Advertiser: Amul Macho
Baseline: Bade Aaram Se
Agency: Ogilvy & Mather

4Ps B&M Take: What a perfect waste of a super celebrity endorser in a totally out-of-place concept. Saif is hot property these days and Amul Macho has hired him as their brand endorser for more than a year now. The bid was to get rid of their raunchy image reinforced by the ‘Yeh Toh Bada Toing Hai’ series of ads. They even re-positioned themselves with the concept of effortlessness using the tagline ‘Bade Aaram Se’. But if the idea was to endear themselves to the urban, sophisticated target audience by implying that the brand user is one who gets things done effortlessly, the brand has been unable to cut much ice.
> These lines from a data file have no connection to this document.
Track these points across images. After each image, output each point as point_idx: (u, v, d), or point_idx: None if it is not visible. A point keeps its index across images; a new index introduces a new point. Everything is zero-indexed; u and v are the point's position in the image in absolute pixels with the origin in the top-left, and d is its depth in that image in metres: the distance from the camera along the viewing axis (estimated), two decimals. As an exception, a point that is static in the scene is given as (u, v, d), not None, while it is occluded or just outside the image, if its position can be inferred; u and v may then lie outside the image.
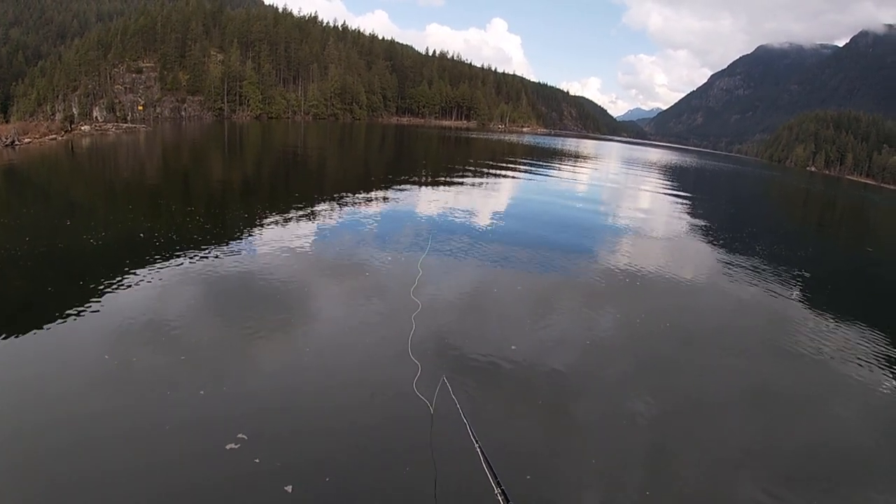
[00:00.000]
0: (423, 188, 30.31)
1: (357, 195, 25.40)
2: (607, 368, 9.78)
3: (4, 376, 7.69)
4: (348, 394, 7.99)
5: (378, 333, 10.11)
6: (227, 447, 6.42)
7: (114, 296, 10.63)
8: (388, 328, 10.30)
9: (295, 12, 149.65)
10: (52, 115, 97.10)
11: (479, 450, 5.01)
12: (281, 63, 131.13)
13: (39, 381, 7.61)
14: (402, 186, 29.82)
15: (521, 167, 50.97)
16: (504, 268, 15.35)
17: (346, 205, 22.70)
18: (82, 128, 57.81)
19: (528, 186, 37.13)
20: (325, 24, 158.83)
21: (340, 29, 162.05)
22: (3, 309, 10.19)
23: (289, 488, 5.90)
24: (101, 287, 10.94)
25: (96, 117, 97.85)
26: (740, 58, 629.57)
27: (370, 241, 16.44)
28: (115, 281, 11.31)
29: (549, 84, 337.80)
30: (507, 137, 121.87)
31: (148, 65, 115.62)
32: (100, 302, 10.27)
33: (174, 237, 15.01)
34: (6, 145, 36.02)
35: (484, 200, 27.62)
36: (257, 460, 6.26)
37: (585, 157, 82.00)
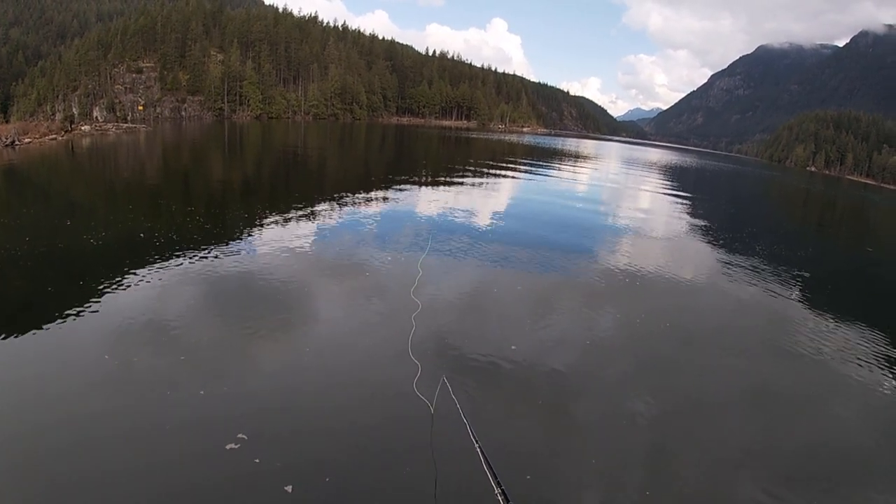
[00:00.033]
0: (423, 188, 30.32)
1: (357, 195, 25.40)
2: (607, 368, 9.78)
3: (4, 376, 7.69)
4: (348, 394, 8.00)
5: (378, 333, 10.11)
6: (228, 447, 6.42)
7: (114, 296, 10.63)
8: (389, 328, 10.30)
9: (295, 12, 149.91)
10: (53, 115, 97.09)
11: (479, 450, 5.01)
12: (281, 63, 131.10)
13: (39, 381, 7.61)
14: (402, 186, 29.81)
15: (522, 167, 50.98)
16: (504, 268, 15.35)
17: (347, 205, 22.71)
18: (82, 128, 57.79)
19: (528, 186, 37.14)
20: (325, 24, 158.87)
21: (340, 29, 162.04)
22: (3, 309, 10.19)
23: (289, 488, 5.90)
24: (101, 287, 10.94)
25: (96, 117, 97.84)
26: (740, 58, 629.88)
27: (370, 241, 16.44)
28: (115, 281, 11.31)
29: (549, 84, 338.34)
30: (507, 137, 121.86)
31: (148, 65, 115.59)
32: (100, 302, 10.27)
33: (174, 237, 15.01)
34: (6, 145, 36.02)
35: (484, 200, 27.63)
36: (257, 460, 6.26)
37: (585, 157, 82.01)
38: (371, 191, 27.53)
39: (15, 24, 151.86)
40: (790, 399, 9.65)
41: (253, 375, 8.20)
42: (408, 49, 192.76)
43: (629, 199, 36.55)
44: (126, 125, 70.08)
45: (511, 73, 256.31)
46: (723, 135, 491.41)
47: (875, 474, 7.71)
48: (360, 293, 12.10)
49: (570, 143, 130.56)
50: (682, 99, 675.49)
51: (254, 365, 8.54)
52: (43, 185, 24.93)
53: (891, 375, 10.80)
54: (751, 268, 18.48)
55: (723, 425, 8.43)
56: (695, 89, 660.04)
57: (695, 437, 7.99)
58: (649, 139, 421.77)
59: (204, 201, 22.12)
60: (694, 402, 9.07)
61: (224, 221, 18.11)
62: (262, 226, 17.40)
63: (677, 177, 66.95)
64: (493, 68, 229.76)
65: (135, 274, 11.80)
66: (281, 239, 15.65)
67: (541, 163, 59.27)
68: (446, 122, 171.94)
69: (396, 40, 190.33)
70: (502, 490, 4.31)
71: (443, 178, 35.41)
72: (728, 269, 18.18)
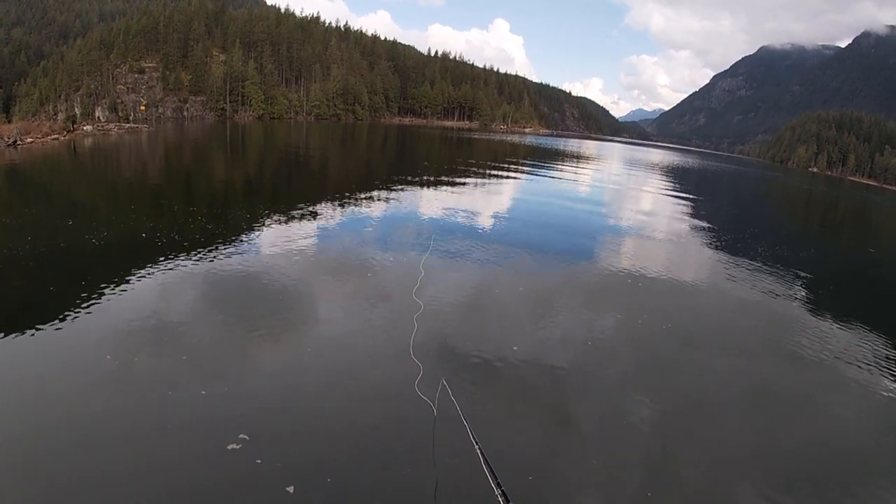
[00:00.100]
0: (425, 189, 30.31)
1: (359, 195, 25.40)
2: (608, 369, 9.77)
3: (5, 376, 7.69)
4: (350, 394, 7.99)
5: (380, 334, 10.11)
6: (229, 447, 6.42)
7: (115, 296, 10.64)
8: (391, 329, 10.29)
9: (297, 12, 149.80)
10: (55, 114, 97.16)
11: (479, 451, 5.01)
12: (283, 63, 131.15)
13: (40, 381, 7.62)
14: (404, 187, 29.83)
15: (523, 168, 51.01)
16: (506, 268, 15.36)
17: (349, 205, 22.71)
18: (84, 128, 57.84)
19: (529, 187, 37.15)
20: (327, 24, 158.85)
21: (343, 29, 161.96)
22: (4, 309, 10.20)
23: (290, 489, 5.90)
24: (103, 287, 10.94)
25: (98, 117, 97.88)
26: (742, 58, 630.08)
27: (372, 242, 16.44)
28: (116, 281, 11.31)
29: (551, 85, 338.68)
30: (509, 138, 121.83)
31: (150, 65, 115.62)
32: (101, 302, 10.28)
33: (176, 237, 15.02)
34: (8, 145, 36.09)
35: (486, 201, 27.64)
36: (259, 461, 6.26)
37: (587, 158, 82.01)
38: (373, 191, 27.51)
39: (17, 24, 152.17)
40: (791, 400, 9.65)
41: (254, 375, 8.20)
42: (410, 49, 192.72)
43: (631, 200, 36.54)
44: (128, 125, 70.11)
45: (513, 73, 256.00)
46: (725, 135, 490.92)
47: (875, 475, 7.69)
48: (362, 294, 12.10)
49: (572, 144, 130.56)
50: (685, 100, 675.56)
51: (255, 365, 8.54)
52: (45, 184, 24.96)
53: (891, 376, 10.79)
54: (752, 269, 18.46)
55: (724, 426, 8.42)
56: (697, 90, 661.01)
57: (696, 437, 7.98)
58: (651, 140, 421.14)
59: (206, 201, 22.14)
60: (695, 403, 9.07)
61: (226, 221, 18.12)
62: (263, 226, 17.42)
63: (679, 178, 66.88)
64: (496, 69, 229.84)
65: (136, 274, 11.81)
66: (283, 239, 15.66)
67: (542, 163, 59.28)
68: (448, 123, 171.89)
69: (398, 41, 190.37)
70: (502, 491, 4.32)
71: (445, 179, 35.38)
72: (730, 269, 18.16)
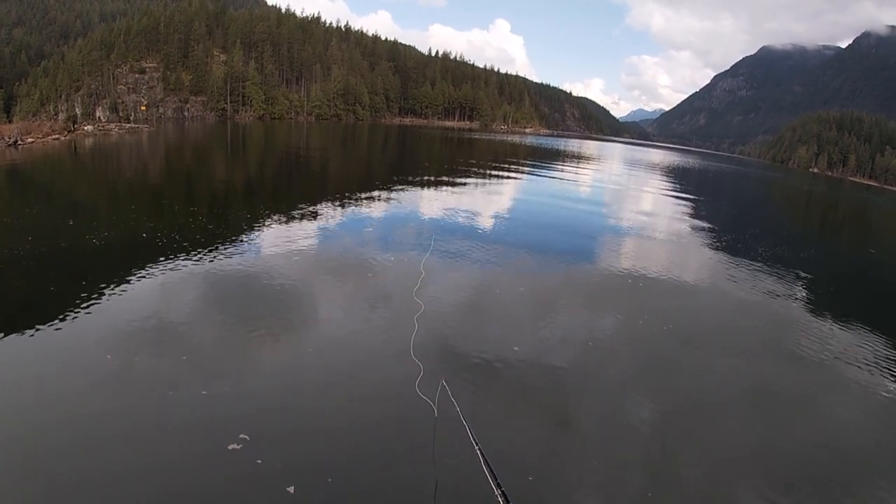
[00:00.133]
0: (426, 189, 30.31)
1: (360, 196, 25.40)
2: (609, 370, 9.76)
3: (5, 376, 7.68)
4: (351, 394, 7.99)
5: (381, 334, 10.11)
6: (230, 447, 6.41)
7: (116, 296, 10.64)
8: (391, 329, 10.29)
9: (298, 13, 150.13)
10: (55, 115, 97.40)
11: (478, 451, 5.01)
12: (284, 64, 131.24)
13: (40, 380, 7.61)
14: (405, 187, 29.85)
15: (524, 168, 51.04)
16: (506, 269, 15.35)
17: (349, 205, 22.72)
18: (85, 128, 57.91)
19: (530, 188, 37.16)
20: (327, 24, 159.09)
21: (343, 29, 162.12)
22: (4, 309, 10.20)
23: (291, 489, 5.90)
24: (103, 287, 10.94)
25: (99, 117, 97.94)
26: (743, 59, 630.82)
27: (373, 242, 16.44)
28: (117, 281, 11.31)
29: (551, 85, 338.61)
30: (509, 138, 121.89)
31: (151, 65, 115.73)
32: (102, 302, 10.27)
33: (177, 237, 15.00)
34: (9, 145, 36.12)
35: (486, 201, 27.63)
36: (259, 461, 6.26)
37: (588, 159, 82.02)
38: (373, 191, 27.52)
39: (18, 24, 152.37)
40: (792, 400, 9.64)
41: (255, 376, 8.20)
42: (410, 50, 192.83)
43: (631, 200, 36.53)
44: (129, 125, 70.15)
45: (514, 73, 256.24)
46: (725, 136, 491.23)
47: (876, 475, 7.68)
48: (362, 294, 12.10)
49: (573, 144, 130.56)
50: (685, 100, 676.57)
51: (256, 365, 8.54)
52: (45, 184, 24.96)
53: (892, 377, 10.78)
54: (753, 269, 18.45)
55: (724, 426, 8.41)
56: (697, 90, 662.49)
57: (696, 437, 7.98)
58: (652, 140, 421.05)
59: (206, 201, 22.14)
60: (696, 403, 9.05)
61: (227, 222, 18.11)
62: (264, 226, 17.41)
63: (680, 178, 66.85)
64: (496, 69, 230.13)
65: (137, 274, 11.81)
66: (283, 239, 15.66)
67: (543, 164, 59.30)
68: (449, 123, 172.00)
69: (399, 41, 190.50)
70: (502, 491, 4.32)
71: (445, 179, 35.38)
72: (730, 270, 18.15)
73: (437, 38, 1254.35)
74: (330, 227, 18.16)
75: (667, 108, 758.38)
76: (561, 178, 44.99)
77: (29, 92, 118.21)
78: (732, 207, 44.17)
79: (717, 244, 23.16)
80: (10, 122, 64.45)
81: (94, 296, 10.47)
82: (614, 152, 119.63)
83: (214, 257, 13.41)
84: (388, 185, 29.86)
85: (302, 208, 20.63)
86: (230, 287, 11.81)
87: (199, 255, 13.39)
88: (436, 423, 7.15)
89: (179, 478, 6.04)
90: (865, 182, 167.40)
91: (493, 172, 42.98)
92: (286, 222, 18.12)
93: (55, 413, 6.93)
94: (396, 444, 6.98)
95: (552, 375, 9.18)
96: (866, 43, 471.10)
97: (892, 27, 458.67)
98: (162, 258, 12.91)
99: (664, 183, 55.07)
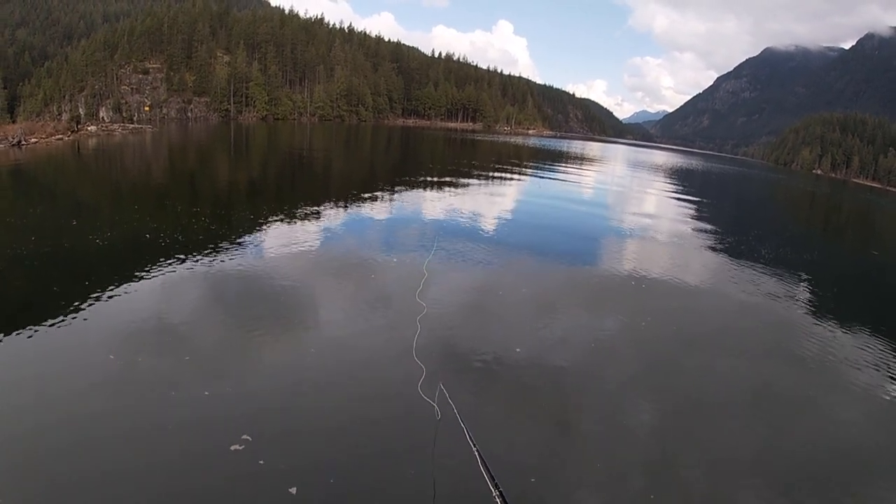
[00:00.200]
0: (429, 190, 30.27)
1: (362, 197, 25.39)
2: (612, 371, 9.74)
3: (7, 376, 7.69)
4: (352, 396, 7.98)
5: (383, 335, 10.10)
6: (231, 448, 6.41)
7: (119, 296, 10.64)
8: (393, 330, 10.29)
9: (301, 14, 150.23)
10: (59, 115, 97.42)
11: (476, 453, 5.02)
12: (287, 64, 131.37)
13: (42, 380, 7.61)
14: (408, 189, 29.89)
15: (527, 169, 51.04)
16: (509, 270, 15.35)
17: (352, 207, 22.71)
18: (88, 128, 58.04)
19: (533, 189, 37.12)
20: (331, 25, 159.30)
21: (346, 31, 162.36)
22: (7, 308, 10.21)
23: (293, 490, 5.90)
24: (106, 287, 10.94)
25: (102, 118, 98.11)
26: (746, 60, 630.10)
27: (376, 243, 16.45)
28: (120, 281, 11.32)
29: (554, 86, 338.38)
30: (512, 139, 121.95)
31: (154, 66, 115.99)
32: (104, 302, 10.28)
33: (180, 238, 15.02)
34: (13, 145, 36.20)
35: (489, 203, 27.62)
36: (261, 462, 6.25)
37: (591, 160, 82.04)
38: (376, 192, 27.55)
39: (22, 25, 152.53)
40: (794, 402, 9.61)
41: (257, 376, 8.19)
42: (414, 51, 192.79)
43: (635, 202, 36.54)
44: (132, 126, 70.37)
45: (517, 75, 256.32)
46: (729, 137, 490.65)
47: (877, 476, 7.67)
48: (365, 295, 12.10)
49: (576, 146, 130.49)
50: (688, 101, 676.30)
51: (258, 366, 8.53)
52: (49, 185, 24.99)
53: (893, 379, 10.75)
54: (756, 271, 18.41)
55: (726, 428, 8.38)
56: (700, 91, 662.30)
57: (698, 439, 7.96)
58: (655, 142, 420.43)
59: (209, 202, 22.17)
60: (697, 405, 9.04)
61: (230, 222, 18.11)
62: (267, 227, 17.42)
63: (683, 180, 66.80)
64: (499, 70, 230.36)
65: (140, 274, 11.82)
66: (286, 240, 15.67)
67: (546, 165, 59.28)
68: (452, 124, 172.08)
69: (402, 42, 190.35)
70: (500, 492, 4.33)
71: (448, 180, 35.37)
72: (733, 272, 18.12)
73: (440, 39, 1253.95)
74: (333, 227, 18.16)
75: (670, 110, 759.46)
76: (564, 180, 44.96)
77: (32, 92, 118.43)
78: (735, 209, 44.12)
79: (720, 246, 23.12)
80: (13, 122, 64.61)
81: (97, 296, 10.48)
82: (617, 154, 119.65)
83: (217, 258, 13.41)
84: (390, 187, 29.90)
85: (305, 209, 20.65)
86: (233, 287, 11.82)
87: (201, 256, 13.40)
88: (437, 425, 7.14)
89: (181, 478, 6.04)
90: (869, 184, 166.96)
91: (496, 174, 43.03)
92: (289, 223, 18.13)
93: (56, 413, 6.94)
94: (398, 446, 6.97)
95: (555, 377, 9.17)
96: (870, 44, 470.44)
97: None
98: (165, 258, 12.92)
99: (667, 184, 55.03)
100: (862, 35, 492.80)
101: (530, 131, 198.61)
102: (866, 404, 9.75)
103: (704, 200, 44.41)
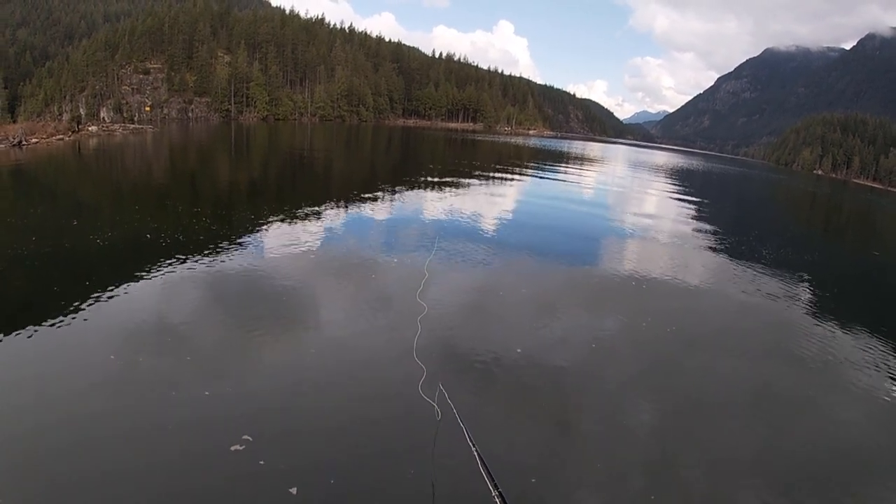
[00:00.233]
0: (430, 190, 30.24)
1: (363, 197, 25.38)
2: (613, 372, 9.74)
3: (8, 376, 7.69)
4: (353, 396, 7.98)
5: (383, 336, 10.10)
6: (232, 448, 6.41)
7: (119, 296, 10.65)
8: (394, 330, 10.29)
9: (302, 14, 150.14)
10: (60, 115, 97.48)
11: (476, 453, 5.02)
12: (288, 65, 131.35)
13: (43, 381, 7.61)
14: (409, 189, 29.89)
15: (528, 170, 51.03)
16: (510, 271, 15.35)
17: (353, 207, 22.71)
18: (89, 128, 58.03)
19: (534, 189, 37.11)
20: (331, 25, 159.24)
21: (347, 31, 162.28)
22: (8, 308, 10.20)
23: (293, 490, 5.90)
24: (107, 287, 10.94)
25: (103, 118, 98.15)
26: (747, 60, 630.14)
27: (376, 244, 16.46)
28: (120, 281, 11.32)
29: (555, 86, 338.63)
30: (513, 140, 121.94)
31: (155, 66, 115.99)
32: (105, 302, 10.28)
33: (181, 238, 15.03)
34: (13, 145, 36.19)
35: (490, 203, 27.59)
36: (262, 462, 6.25)
37: (591, 160, 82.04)
38: (377, 193, 27.54)
39: (23, 25, 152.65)
40: (794, 402, 9.61)
41: (258, 376, 8.19)
42: (414, 51, 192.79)
43: (635, 202, 36.54)
44: (133, 126, 70.34)
45: (517, 75, 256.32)
46: (729, 138, 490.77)
47: (877, 476, 7.67)
48: (365, 295, 12.09)
49: (577, 146, 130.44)
50: (689, 102, 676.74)
51: (259, 366, 8.53)
52: (49, 185, 24.99)
53: (893, 380, 10.74)
54: (757, 271, 18.41)
55: (727, 428, 8.38)
56: (701, 92, 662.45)
57: (699, 439, 7.96)
58: (656, 142, 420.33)
59: (210, 202, 22.17)
60: (698, 405, 9.03)
61: (230, 222, 18.11)
62: (268, 227, 17.42)
63: (684, 180, 66.77)
64: (500, 70, 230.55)
65: (141, 274, 11.82)
66: (287, 240, 15.67)
67: (547, 165, 59.26)
68: (452, 125, 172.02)
69: (403, 42, 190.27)
70: (500, 492, 4.33)
71: (449, 181, 35.34)
72: (734, 272, 18.11)
73: (440, 39, 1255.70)
74: (333, 228, 18.16)
75: (670, 110, 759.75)
76: (564, 180, 44.97)
77: (33, 92, 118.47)
78: (736, 209, 44.12)
79: (721, 246, 23.12)
80: (14, 122, 64.59)
81: (98, 296, 10.49)
82: (618, 154, 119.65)
83: (218, 258, 13.42)
84: (391, 187, 29.90)
85: (305, 209, 20.65)
86: (233, 288, 11.82)
87: (202, 256, 13.40)
88: (438, 425, 7.14)
89: (181, 478, 6.05)
90: (869, 184, 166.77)
91: (497, 174, 43.00)
92: (289, 223, 18.13)
93: (56, 413, 6.94)
94: (399, 446, 6.97)
95: (555, 377, 9.17)
96: (870, 45, 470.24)
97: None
98: (165, 259, 12.92)
99: (668, 185, 55.01)
100: (863, 35, 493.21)
101: (531, 132, 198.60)
102: (867, 404, 9.74)
103: (705, 201, 44.38)
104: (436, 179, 35.59)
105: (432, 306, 11.27)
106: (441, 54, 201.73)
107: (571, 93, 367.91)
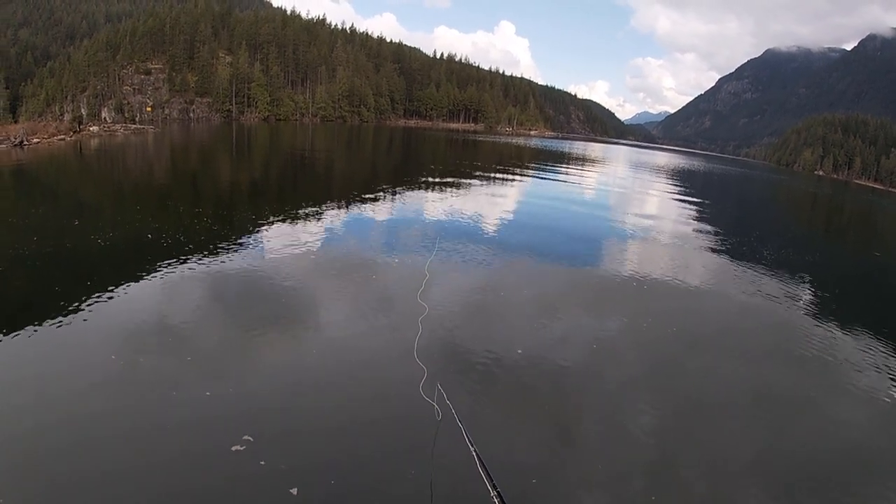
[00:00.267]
0: (431, 191, 30.23)
1: (364, 198, 25.38)
2: (614, 372, 9.74)
3: (9, 376, 7.69)
4: (354, 397, 7.98)
5: (384, 336, 10.10)
6: (233, 449, 6.41)
7: (120, 296, 10.66)
8: (395, 331, 10.29)
9: (303, 15, 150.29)
10: (61, 115, 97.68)
11: (475, 454, 5.02)
12: (289, 65, 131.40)
13: (43, 381, 7.61)
14: (410, 189, 29.87)
15: (529, 170, 51.01)
16: (511, 271, 15.34)
17: (354, 207, 22.70)
18: (91, 128, 58.07)
19: (535, 190, 37.09)
20: (333, 26, 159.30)
21: (348, 31, 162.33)
22: (9, 308, 10.20)
23: (294, 490, 5.89)
24: (108, 287, 10.95)
25: (105, 118, 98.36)
26: (748, 61, 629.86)
27: (377, 244, 16.46)
28: (122, 281, 11.33)
29: (556, 87, 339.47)
30: (514, 140, 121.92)
31: (156, 66, 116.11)
32: (106, 302, 10.29)
33: (182, 238, 15.03)
34: (15, 145, 36.22)
35: (491, 204, 27.58)
36: (262, 462, 6.25)
37: (593, 161, 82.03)
38: (378, 193, 27.53)
39: (24, 25, 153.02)
40: (796, 404, 9.60)
41: (258, 377, 8.19)
42: (415, 52, 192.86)
43: (636, 203, 36.51)
44: (134, 126, 70.41)
45: (519, 75, 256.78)
46: (730, 138, 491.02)
47: (877, 477, 7.66)
48: (366, 296, 12.08)
49: (578, 147, 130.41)
50: (690, 102, 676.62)
51: (259, 366, 8.53)
52: (51, 185, 25.01)
53: (894, 381, 10.74)
54: (758, 272, 18.40)
55: (728, 429, 8.37)
56: (702, 93, 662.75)
57: (700, 440, 7.95)
58: (657, 143, 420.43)
59: (211, 203, 22.16)
60: (699, 406, 9.02)
61: (231, 223, 18.12)
62: (269, 227, 17.42)
63: (685, 181, 66.75)
64: (501, 71, 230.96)
65: (142, 275, 11.83)
66: (288, 241, 15.67)
67: (548, 166, 59.23)
68: (454, 125, 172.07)
69: (404, 43, 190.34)
70: (498, 493, 4.34)
71: (450, 181, 35.33)
72: (735, 273, 18.10)
73: (441, 39, 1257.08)
74: (334, 228, 18.15)
75: (672, 111, 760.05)
76: (565, 181, 44.96)
77: (35, 92, 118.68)
78: (737, 210, 44.10)
79: (722, 247, 23.10)
80: (15, 122, 64.65)
81: (99, 296, 10.49)
82: (619, 155, 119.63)
83: (219, 258, 13.42)
84: (392, 187, 29.93)
85: (306, 210, 20.65)
86: (234, 288, 11.82)
87: (203, 256, 13.40)
88: (439, 426, 7.14)
89: (181, 478, 6.05)
90: (871, 185, 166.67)
91: (498, 175, 43.00)
92: (291, 224, 18.13)
93: (56, 413, 6.94)
94: (400, 447, 6.97)
95: (556, 378, 9.17)
96: (871, 45, 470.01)
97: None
98: (166, 259, 12.92)
99: (669, 186, 54.98)
100: (864, 36, 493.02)
101: (532, 132, 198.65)
102: (867, 405, 9.74)
103: (706, 201, 44.35)
104: (437, 180, 35.59)
105: (433, 307, 11.27)
106: (442, 55, 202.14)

Perhaps the creative team is trying too hard to milk Saif’s stardom for all it’s worth with storyboards laced with oodles of forced humour. Why else would ad after ad from Macho’s stable still continue to suffer from tackiness? In this ad, a damsel in distress runs to the lifeguard on the beach asking him to rescue her drowning baby. The bored lifeguard looks through his binoculars to discover that the drowning baby is in fact a fully grown ‘baba’. So he half-heartedly barks out some terse orders through his loudspeaker to help the struggling guy. Suddenly a shark begins circling the petrified ‘baba’. Really? Anyway, Saif nonchalantly orders the shark to leave him alone, and the big fish meekly swims away. All this, while Saif remains perched disinterestedly on the lifeguard’s seat. A piece of advice for O&M. If the idea is to own ‘effortlessness’ as a brand image, then please try harder. After all, disinterested is certainly not the same as effortless.